Township project wrecks couple's yard, property in Hempfield
Matt and Kim Emanuele have been waiting for more than a year for Hempfield to repair the damage done to their property after a township excavation project turned a trickle of water running through it into a creek.
A shallow, 1-foot-wide trench has swelled to a stream several feet wide and several feet deep, they said, fed by runoff from Himler Road.
The work went beyond the scope of a permit from the state Department of Environmental Protection, said Jim Pillsbury, an engineer with the Westmoreland Conservation District. In a separate project, the township failed to obtain a permit before workers created a pond at Hempfield Park and damaged nearby wetlands.
“They made a mess in their yard,” Pillsbury said. “The township did that work but without much assistance from our technical-assistance people and messed things up.”
The problems began last year when the township installed two pipes under Himler Road to replace broken pipes and to install a culvert. Then township workers went onto the Emanueles' property and not only enlarged the trench but diverted the route of the unnamed tributary of Brush Creek that winds through it, they said.
Matt Emanuele said the workers dredged the trench on his property 50 feet in both directions, then the excavating machine became stuck in the mud and had to be pulled by a tow truck. The weight of the vehicles damaged their driveway and knocked over a tree, he said.
“They were not supposed to go that deep,” he said.
As a result, the Emanueles said they can no longer drive a tractor to the other side of their property to cut grass and vegetation.
“It's been a year, and I haven't seen a township truck out here since,” Matt Emanuele said. “You should have seen the way the yard used to be.”
Any work done in a stream requires a DEP permit that can be obtained through the conservation district. Township officials typically know that such a permit is required, Pillsbury said.
“Hempfield Township had a permit to do the work, but they went beyond the approval in the permit,” he said.
Public work projects are overseen by Supervisor Jerry Fagert, who was involved in the township's failure to obtain a DEP permit before workers damaged the wetlands in Hempfield Park earlier this year. That failure could result in a state fine.
Fagert did not respond to a message seeking comment Wednesday.
The new pipes the township installed caused a dip in the roadway. To correct the problem, township workers widened the curve on Himler Road, using part of the Emanueles' yard.

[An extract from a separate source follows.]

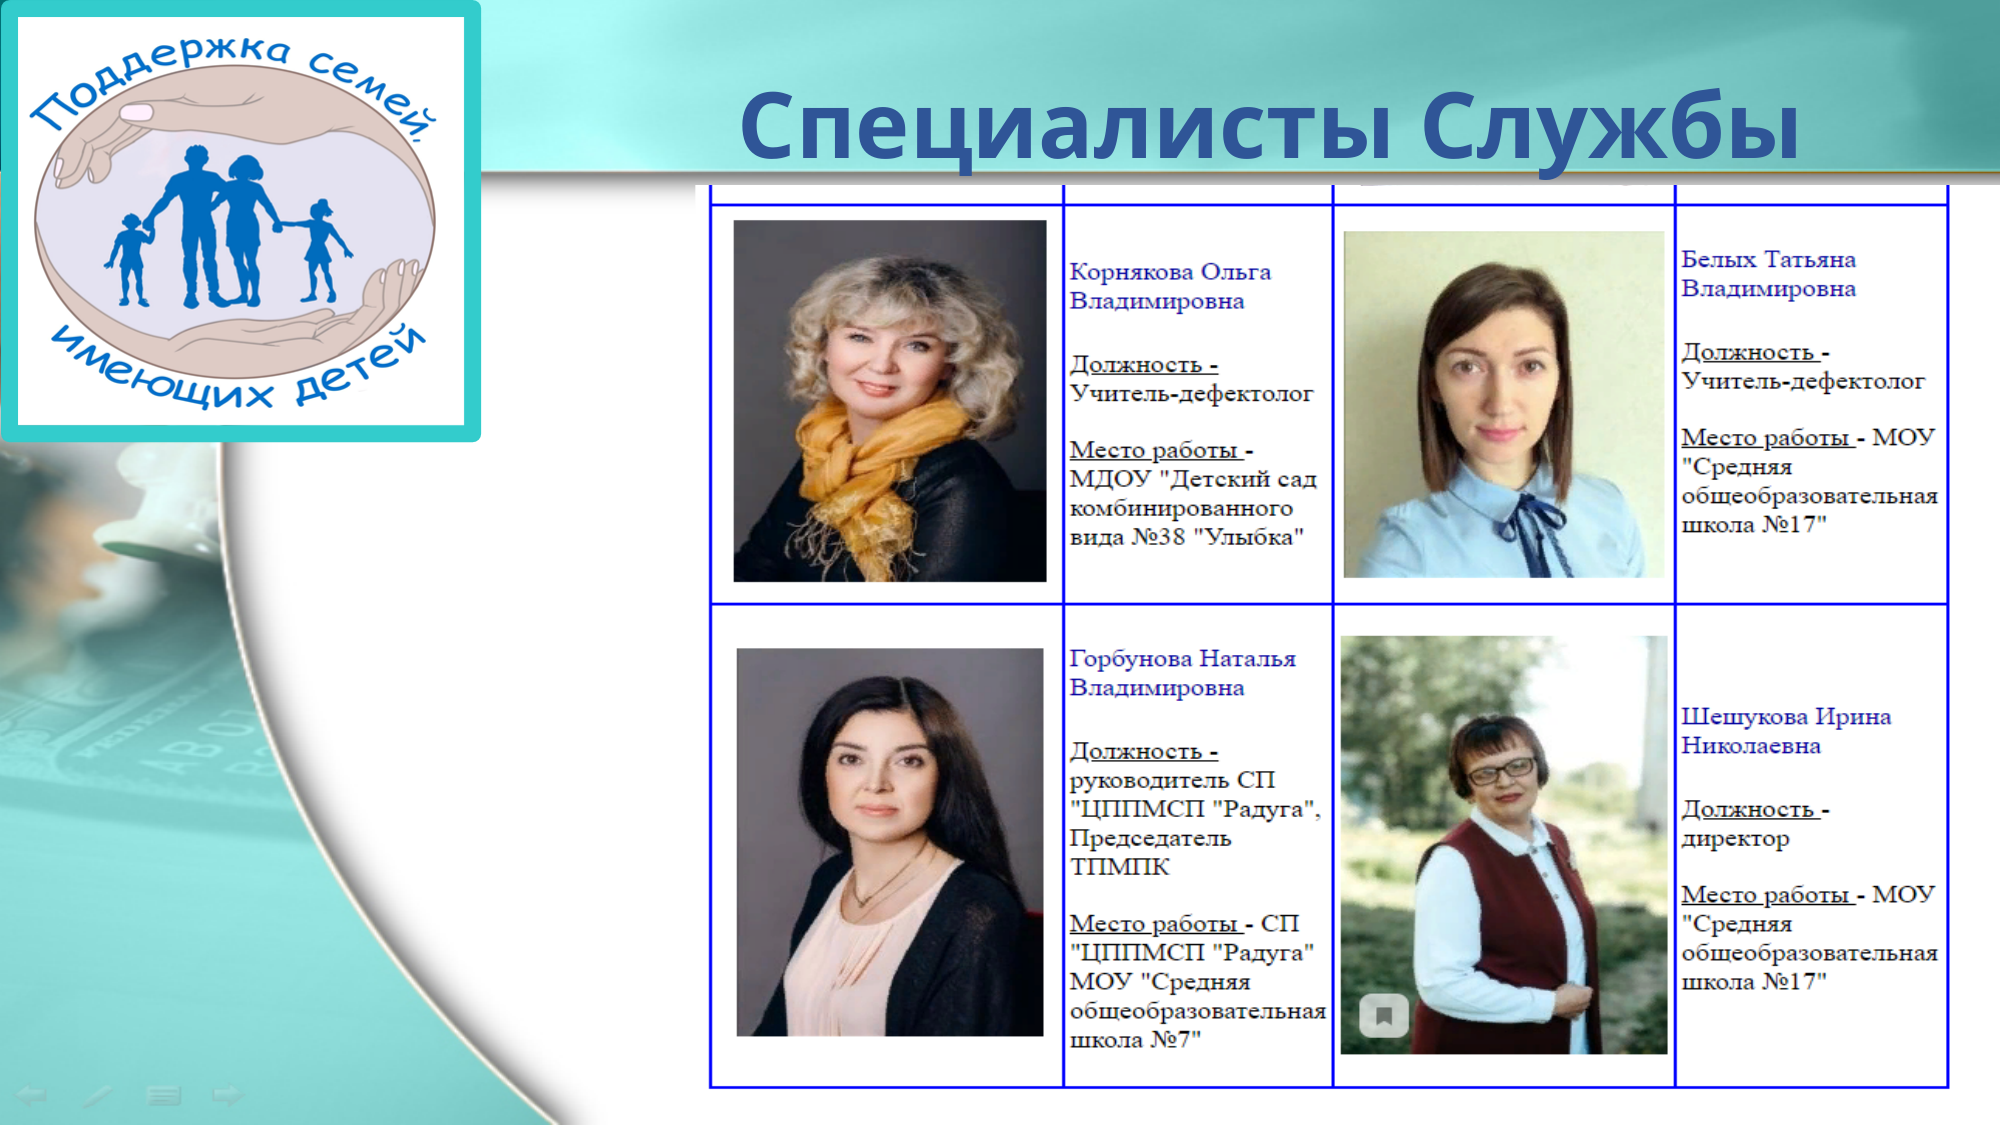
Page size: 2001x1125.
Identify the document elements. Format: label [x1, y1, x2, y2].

“They took away my front yard,” Kim Emanuele said.
The Emanueles said the township promised to restore their property. They said the work on the project and remediation started in October 2011 and continued on and off for two months.
“They just left it,” Kim Emanuele said.
Township attorney Les Mlakar said Hempfield is willing to repair the damage.
“We have prepared a plan which we submitted to them,” he said.”We will proceed with the plan. They have not yet approved the plan. We will fix everything within reason. We've said that.”
The Emanueles want the township to extend the pipes another 75 feet and then cover them so they can access the rest of their property.
Mike Volpe, township director of public works, said Hempfield's work permit from the Westmoreland Conservation District was limited to installation of the pipes to their property line.
“Everything is at a stalemate,” Volpe said. “(Kim Emanuele) felt she was promised more than what we did.”
Volpe said he's waiting for orders on what to do next.
The Emanueles said they talked to supervisors John Silvis and Tom Logan but have not heard from either since.
Silvis confirmed that he spoke to the Emanueles. “Yes, I talked to them. I didn't blow them off,” he said.
Logan did not respond to a request for comment.
Pillsbury said the township had good intentions, but “the end result wasn't near what they wanted.”